## Written task:
A line belongs in the answer if it contains "Erstellung"; copy every such line from the entries below.

[Source material Boundary: Start]

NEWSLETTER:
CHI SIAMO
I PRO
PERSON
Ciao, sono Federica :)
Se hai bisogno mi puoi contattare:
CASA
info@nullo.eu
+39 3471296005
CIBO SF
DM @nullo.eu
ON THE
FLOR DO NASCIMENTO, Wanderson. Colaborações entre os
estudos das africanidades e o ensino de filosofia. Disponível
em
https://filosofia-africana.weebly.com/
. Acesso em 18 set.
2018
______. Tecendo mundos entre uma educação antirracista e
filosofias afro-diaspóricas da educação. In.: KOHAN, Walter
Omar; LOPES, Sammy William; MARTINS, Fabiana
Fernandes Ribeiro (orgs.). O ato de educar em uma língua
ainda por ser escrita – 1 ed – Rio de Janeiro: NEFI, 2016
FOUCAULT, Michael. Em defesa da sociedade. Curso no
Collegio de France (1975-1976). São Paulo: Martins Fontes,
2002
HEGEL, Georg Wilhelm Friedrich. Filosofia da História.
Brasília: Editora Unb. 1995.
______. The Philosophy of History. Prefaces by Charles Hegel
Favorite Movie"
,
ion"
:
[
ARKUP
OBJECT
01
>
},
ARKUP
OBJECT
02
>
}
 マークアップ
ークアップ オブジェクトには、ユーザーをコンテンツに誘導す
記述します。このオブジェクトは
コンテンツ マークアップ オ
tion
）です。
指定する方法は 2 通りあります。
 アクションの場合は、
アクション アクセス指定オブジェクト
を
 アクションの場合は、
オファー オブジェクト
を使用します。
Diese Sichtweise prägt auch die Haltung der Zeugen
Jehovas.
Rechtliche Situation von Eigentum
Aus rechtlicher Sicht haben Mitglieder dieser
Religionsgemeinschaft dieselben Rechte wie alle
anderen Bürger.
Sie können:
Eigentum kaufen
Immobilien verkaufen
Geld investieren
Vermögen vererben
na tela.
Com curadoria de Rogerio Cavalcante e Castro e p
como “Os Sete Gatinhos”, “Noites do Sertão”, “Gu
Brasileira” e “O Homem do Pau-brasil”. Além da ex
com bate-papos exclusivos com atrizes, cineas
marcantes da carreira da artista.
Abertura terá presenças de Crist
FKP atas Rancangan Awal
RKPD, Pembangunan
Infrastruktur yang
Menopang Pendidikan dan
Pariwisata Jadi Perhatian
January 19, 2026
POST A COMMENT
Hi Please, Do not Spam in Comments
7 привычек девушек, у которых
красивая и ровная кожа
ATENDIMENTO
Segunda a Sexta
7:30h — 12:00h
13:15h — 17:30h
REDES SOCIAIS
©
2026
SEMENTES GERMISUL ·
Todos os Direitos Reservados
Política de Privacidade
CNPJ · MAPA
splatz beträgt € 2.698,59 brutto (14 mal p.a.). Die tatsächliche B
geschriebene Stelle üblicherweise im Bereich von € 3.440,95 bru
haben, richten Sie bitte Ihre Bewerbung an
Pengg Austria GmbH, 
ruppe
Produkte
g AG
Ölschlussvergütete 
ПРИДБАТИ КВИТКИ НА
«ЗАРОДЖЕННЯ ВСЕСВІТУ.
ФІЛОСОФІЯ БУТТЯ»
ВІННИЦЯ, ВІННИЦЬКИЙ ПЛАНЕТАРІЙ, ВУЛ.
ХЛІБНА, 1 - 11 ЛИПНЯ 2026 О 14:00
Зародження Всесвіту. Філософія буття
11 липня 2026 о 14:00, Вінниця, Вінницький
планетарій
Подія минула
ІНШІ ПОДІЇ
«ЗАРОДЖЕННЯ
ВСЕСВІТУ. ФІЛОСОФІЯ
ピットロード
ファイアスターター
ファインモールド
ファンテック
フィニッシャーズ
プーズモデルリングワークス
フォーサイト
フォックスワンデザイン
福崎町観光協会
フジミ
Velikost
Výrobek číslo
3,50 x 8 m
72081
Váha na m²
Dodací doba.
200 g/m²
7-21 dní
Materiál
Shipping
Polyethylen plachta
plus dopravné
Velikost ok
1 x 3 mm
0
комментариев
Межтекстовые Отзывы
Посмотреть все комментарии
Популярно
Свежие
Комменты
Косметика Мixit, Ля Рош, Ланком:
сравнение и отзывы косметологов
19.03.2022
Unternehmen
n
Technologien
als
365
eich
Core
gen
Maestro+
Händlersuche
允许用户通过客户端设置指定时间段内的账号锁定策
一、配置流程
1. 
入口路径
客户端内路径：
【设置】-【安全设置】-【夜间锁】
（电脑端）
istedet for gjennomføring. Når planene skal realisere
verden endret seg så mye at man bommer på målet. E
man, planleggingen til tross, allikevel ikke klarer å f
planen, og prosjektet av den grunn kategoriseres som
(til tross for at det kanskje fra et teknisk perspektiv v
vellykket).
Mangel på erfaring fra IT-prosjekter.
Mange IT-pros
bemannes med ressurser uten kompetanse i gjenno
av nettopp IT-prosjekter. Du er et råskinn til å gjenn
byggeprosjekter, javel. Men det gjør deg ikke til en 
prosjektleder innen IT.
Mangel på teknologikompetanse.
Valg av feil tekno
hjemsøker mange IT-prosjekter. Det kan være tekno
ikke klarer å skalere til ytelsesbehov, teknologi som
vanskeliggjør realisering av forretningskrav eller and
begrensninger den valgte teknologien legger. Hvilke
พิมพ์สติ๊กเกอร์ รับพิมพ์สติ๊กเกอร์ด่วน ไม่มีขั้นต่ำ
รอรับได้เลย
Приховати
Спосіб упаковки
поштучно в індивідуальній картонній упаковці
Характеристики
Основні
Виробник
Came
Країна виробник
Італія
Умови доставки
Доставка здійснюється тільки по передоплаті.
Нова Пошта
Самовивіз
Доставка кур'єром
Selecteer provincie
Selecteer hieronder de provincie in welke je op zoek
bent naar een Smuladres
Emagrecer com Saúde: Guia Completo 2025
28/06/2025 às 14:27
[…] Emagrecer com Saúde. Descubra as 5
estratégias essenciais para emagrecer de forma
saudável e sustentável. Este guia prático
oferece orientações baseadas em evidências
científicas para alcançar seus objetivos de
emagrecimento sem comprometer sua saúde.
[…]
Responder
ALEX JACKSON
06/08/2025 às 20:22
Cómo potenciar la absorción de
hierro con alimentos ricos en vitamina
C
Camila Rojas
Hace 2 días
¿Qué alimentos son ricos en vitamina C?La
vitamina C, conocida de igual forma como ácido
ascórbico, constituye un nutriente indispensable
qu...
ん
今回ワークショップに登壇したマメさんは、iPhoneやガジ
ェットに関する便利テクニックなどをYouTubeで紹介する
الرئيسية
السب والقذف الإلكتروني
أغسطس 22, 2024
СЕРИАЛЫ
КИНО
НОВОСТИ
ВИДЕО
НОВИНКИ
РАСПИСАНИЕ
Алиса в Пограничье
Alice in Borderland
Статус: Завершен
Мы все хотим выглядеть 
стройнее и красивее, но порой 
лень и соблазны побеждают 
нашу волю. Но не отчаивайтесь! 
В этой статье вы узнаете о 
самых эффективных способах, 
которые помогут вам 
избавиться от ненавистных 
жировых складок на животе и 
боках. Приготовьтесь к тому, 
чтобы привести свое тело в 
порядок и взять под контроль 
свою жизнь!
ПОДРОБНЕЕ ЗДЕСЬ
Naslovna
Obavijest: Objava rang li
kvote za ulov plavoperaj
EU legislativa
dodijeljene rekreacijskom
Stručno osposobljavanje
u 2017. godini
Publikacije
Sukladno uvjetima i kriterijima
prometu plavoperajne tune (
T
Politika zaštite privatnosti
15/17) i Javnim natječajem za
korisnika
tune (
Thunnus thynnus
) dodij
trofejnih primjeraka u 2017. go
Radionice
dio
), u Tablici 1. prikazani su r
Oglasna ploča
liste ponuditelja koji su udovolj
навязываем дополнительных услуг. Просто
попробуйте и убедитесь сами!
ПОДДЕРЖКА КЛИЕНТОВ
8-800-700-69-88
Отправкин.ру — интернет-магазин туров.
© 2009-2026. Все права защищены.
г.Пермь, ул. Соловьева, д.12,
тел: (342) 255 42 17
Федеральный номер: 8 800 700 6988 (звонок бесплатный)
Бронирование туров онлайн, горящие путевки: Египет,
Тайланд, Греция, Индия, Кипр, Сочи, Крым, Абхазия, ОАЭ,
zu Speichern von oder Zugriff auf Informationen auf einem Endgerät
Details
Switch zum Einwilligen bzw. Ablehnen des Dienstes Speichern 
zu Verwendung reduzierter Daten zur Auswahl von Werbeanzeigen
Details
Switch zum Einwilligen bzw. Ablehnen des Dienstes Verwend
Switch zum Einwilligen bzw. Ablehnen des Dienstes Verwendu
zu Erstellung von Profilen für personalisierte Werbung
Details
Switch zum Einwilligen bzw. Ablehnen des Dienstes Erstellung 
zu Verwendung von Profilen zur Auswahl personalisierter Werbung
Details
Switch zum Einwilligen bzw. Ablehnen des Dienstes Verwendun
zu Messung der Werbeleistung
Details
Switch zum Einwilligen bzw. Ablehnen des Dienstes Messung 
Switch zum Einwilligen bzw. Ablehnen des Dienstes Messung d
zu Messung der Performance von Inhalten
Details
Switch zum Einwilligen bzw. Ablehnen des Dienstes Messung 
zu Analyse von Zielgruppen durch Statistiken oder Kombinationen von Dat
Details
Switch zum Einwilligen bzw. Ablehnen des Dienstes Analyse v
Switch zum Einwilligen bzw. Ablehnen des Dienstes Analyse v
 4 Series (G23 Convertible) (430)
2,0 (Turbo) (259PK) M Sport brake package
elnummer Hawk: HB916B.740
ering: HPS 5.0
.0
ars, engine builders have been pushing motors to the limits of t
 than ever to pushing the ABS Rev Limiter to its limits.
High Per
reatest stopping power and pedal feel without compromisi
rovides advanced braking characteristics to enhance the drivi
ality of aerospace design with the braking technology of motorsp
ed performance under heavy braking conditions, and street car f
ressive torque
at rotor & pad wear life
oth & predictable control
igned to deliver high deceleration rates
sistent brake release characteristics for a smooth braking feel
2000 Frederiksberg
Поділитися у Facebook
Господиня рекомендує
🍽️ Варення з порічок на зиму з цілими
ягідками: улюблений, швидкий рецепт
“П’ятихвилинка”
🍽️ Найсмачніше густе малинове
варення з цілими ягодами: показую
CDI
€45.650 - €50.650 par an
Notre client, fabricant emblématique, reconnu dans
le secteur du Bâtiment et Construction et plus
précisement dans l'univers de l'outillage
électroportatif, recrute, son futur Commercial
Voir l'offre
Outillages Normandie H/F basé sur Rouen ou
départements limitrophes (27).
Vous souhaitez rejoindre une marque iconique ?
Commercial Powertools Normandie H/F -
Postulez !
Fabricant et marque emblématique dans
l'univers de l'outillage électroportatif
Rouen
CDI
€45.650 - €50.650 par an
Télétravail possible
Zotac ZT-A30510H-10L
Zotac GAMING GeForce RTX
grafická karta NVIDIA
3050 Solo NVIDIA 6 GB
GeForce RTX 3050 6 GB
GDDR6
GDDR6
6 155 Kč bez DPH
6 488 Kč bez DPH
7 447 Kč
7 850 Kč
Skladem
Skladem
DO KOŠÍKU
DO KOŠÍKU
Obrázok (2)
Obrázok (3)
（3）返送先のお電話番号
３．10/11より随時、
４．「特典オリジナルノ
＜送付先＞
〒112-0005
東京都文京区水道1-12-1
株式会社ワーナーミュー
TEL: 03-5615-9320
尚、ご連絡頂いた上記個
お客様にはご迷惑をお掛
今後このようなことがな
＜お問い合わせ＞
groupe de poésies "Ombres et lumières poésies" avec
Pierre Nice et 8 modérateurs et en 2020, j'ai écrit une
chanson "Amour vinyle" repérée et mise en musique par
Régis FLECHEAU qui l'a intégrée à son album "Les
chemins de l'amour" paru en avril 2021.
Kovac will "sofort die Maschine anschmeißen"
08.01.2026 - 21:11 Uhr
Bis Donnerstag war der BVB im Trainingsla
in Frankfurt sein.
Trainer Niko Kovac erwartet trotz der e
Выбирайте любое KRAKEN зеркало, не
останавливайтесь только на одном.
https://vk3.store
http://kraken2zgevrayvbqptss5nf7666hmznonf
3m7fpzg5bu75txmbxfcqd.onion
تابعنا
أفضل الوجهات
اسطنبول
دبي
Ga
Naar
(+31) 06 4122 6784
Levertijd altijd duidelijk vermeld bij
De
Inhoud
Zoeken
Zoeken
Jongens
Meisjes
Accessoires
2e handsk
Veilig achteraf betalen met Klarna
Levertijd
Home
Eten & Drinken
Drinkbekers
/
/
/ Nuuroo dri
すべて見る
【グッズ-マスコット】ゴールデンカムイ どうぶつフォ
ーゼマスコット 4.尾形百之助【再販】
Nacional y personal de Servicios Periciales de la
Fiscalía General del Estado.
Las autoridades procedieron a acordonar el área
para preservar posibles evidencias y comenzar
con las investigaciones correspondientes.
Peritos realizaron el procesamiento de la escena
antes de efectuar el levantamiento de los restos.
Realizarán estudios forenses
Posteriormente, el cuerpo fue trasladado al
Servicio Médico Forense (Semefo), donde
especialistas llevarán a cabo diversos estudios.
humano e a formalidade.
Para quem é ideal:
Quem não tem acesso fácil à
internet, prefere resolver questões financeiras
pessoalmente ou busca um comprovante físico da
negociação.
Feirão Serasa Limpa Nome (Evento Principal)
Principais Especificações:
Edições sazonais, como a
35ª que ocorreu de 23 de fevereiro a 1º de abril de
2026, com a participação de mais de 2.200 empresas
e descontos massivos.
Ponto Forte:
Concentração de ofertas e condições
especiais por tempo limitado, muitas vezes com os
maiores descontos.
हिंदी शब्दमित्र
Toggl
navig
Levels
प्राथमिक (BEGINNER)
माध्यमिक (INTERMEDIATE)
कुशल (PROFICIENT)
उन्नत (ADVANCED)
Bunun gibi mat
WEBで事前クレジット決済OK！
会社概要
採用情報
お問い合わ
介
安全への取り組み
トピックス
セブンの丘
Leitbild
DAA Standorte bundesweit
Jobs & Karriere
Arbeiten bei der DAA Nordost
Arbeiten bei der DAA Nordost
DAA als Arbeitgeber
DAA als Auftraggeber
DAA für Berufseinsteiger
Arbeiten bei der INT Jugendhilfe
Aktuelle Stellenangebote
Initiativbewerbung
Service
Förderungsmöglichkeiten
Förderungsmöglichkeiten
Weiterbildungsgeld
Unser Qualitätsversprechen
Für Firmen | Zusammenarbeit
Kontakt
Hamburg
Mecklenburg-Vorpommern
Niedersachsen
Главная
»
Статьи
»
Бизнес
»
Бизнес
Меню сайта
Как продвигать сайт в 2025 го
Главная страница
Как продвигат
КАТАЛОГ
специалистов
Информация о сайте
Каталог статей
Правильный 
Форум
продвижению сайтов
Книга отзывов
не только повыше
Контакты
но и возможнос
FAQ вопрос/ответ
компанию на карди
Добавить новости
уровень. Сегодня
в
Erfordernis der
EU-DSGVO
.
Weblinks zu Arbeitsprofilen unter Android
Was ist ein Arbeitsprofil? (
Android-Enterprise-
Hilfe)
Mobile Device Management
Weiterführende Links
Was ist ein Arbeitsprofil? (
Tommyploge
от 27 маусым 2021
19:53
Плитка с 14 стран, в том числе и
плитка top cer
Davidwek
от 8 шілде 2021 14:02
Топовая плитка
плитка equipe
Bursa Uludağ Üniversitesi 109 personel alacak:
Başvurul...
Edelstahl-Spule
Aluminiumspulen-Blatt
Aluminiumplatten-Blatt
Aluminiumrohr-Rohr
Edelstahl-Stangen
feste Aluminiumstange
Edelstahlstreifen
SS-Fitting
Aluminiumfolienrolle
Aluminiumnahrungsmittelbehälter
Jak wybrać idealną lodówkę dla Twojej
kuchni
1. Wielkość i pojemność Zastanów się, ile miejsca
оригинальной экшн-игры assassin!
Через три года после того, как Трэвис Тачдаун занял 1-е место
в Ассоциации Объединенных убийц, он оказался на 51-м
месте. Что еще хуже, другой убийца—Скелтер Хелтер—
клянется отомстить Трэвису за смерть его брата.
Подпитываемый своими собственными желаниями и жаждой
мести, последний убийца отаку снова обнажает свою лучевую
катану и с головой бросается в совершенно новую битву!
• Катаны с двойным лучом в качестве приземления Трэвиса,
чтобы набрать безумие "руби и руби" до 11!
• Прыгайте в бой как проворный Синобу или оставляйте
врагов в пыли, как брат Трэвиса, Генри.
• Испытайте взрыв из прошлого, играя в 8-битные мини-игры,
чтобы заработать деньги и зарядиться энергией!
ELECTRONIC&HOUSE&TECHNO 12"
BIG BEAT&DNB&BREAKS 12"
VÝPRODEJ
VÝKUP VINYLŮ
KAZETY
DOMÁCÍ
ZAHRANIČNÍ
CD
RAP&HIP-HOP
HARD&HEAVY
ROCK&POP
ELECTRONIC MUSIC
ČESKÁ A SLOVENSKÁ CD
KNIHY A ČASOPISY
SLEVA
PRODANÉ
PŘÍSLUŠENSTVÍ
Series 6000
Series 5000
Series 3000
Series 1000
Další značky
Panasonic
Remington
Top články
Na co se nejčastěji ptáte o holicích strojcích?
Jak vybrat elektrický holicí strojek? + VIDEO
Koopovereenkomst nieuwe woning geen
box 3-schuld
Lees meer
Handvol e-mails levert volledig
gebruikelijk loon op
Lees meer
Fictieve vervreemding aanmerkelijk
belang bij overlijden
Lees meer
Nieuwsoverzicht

[Source material Boundary: End]

## Worked solution:
zu Erstellung von Profilen für personalisierte Werbung
Switch zum Einwilligen bzw. Ablehnen des Dienstes Erstellung 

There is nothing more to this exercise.